Hi,
I download payment information from our bank system and now I am trying to retrieve the invoice numbers from this information.
I can get a list of invoice numbers from our ERP system and I am trying to use Philip Treacy's method from his blog post to get the information.
The received information includes a lot of reference numbers which I don't need, but these numbers may get flagged as a invoice number if I perform a partial match, therefore I would like to get an exact match.
The problem with this is, that the information is not clean. The text column includes a lot of spaces which the TRIM function does not get rid of. Also, the customer may have put : or / before the invoice number.
I have attached a small data set, where the solution only gets some of the invoice numbers, due to these issues.
I am now lost as to how to get to the desired result. Maybe there is another way to retrieve numbers? If so, I know that my invoice number is always 6 digits long.
Thanks in advance for any help.
Kind regards,
Peter Gulstad
Hi Peter,
See file attached for solution. The general approach with this is to split the text into sections using Text.Split. This gives you a List of text strings. You can then check for strings that are 6 characters long. If you find one, try to convert it to a number. If that fails then it was just text but if it succeeds then it is a number and that's your invoice number.
Of course this will only work if there are no other 6 digit numbers in the text string. But with the string formats not being consistent, we have to start somewhere.
In order to split the strings I replaced certain characters with spaces, like : and /, which you mentioned customers sometimes insert. There were also ASCII 160 characters (non-breaking space) that had to be replaced by a space.
let
Source = Excel.CurrentWorkbook(){[Name="RawData"]}[Content],
#"Changed Type" = Table.TransformColumnTypes(Source,{{"Tekst", type text}, {"Beløb i DKK", Int64.Type}}),
#"Replaced Value" = Table.ReplaceValue(#"Changed Type",":"," ",Replacer.ReplaceText,{"Tekst"}),
#"Replaced Value1" = Table.ReplaceValue(#"Replaced Value","/"," ",Replacer.ReplaceText,{"Tekst"}),
#"Replaced Value2" = Table.ReplaceValue(#"Replaced Value1",Character.FromNumber(160)," ",Replacer.ReplaceText,{"Tekst"}),
#"Added Custom" = Table.AddColumn(#"Replaced Value2", "Custom", each List.Sum(List.Transform(Text.Split([Tekst], " "), each if Text.Length(Text.Trim(_)) = 6 then try Number.From(_) otherwise 0 else 0)))
in
#"Added Custom"
Regards
Phil
Hi Phil,
Thanks so much for your solution. It really takes care of most of the problems. However, now I have to lines that yields some unexpected results. I could not find out why, but I've realized the issue now. In lines 2 and 6, the invoice number is twice in the input, and the final output gives me the double value of the invoice number 🙂 Can we also account for that?

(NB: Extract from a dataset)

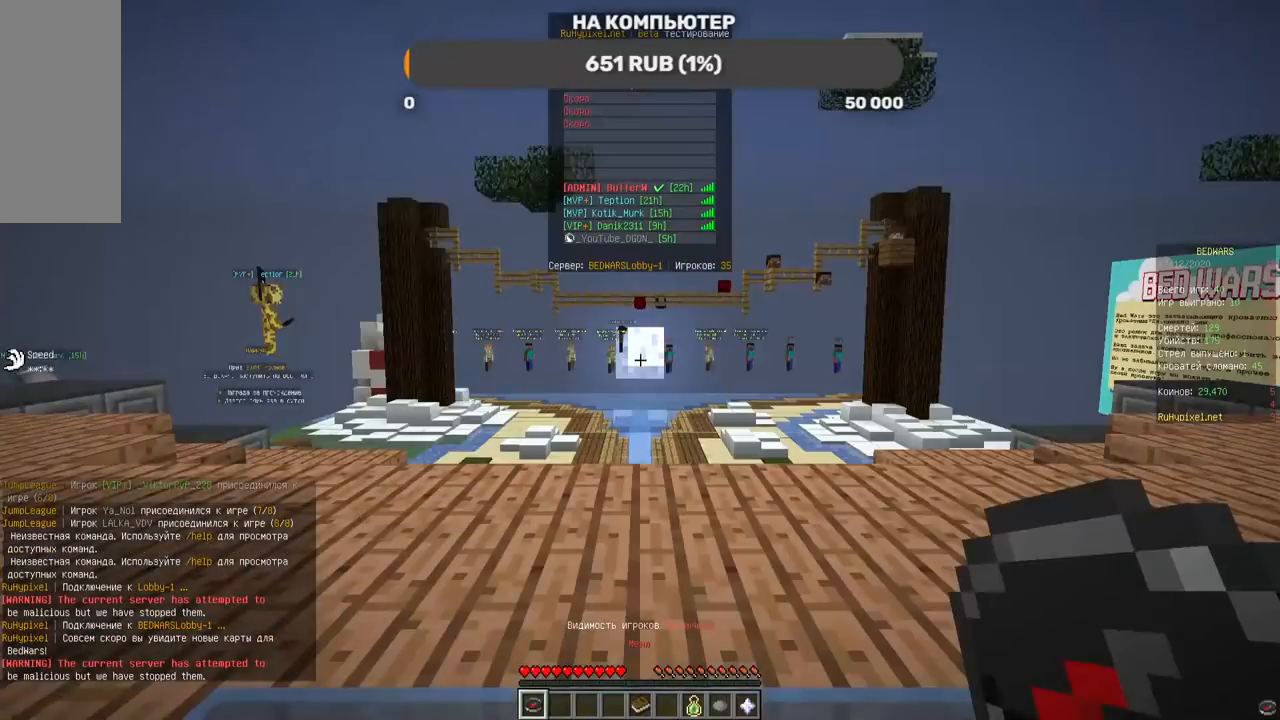
{"keys": ["w"], "mouse": [], "events": [[201, "w", "down"]]}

Invoice numbers are currently in the series 21xxxx.
Thanks again.
Best regards,
Peter
Hi Peter,
Yes this situation can be dealt with. The code creates a list of values that can be converted to a number. If the value is text and can't be converted then we get a 0. So you end up with a list like this
0
0
212981
0
212981
0
This list can be sorted
212981
212981
0
0
0
0
Then you just take the first element in the list as the result - see attached file.
Regards
Phil
Thank you so much, Phil! I really appreciate it!
Kind regards,
Peter
no worries 🙂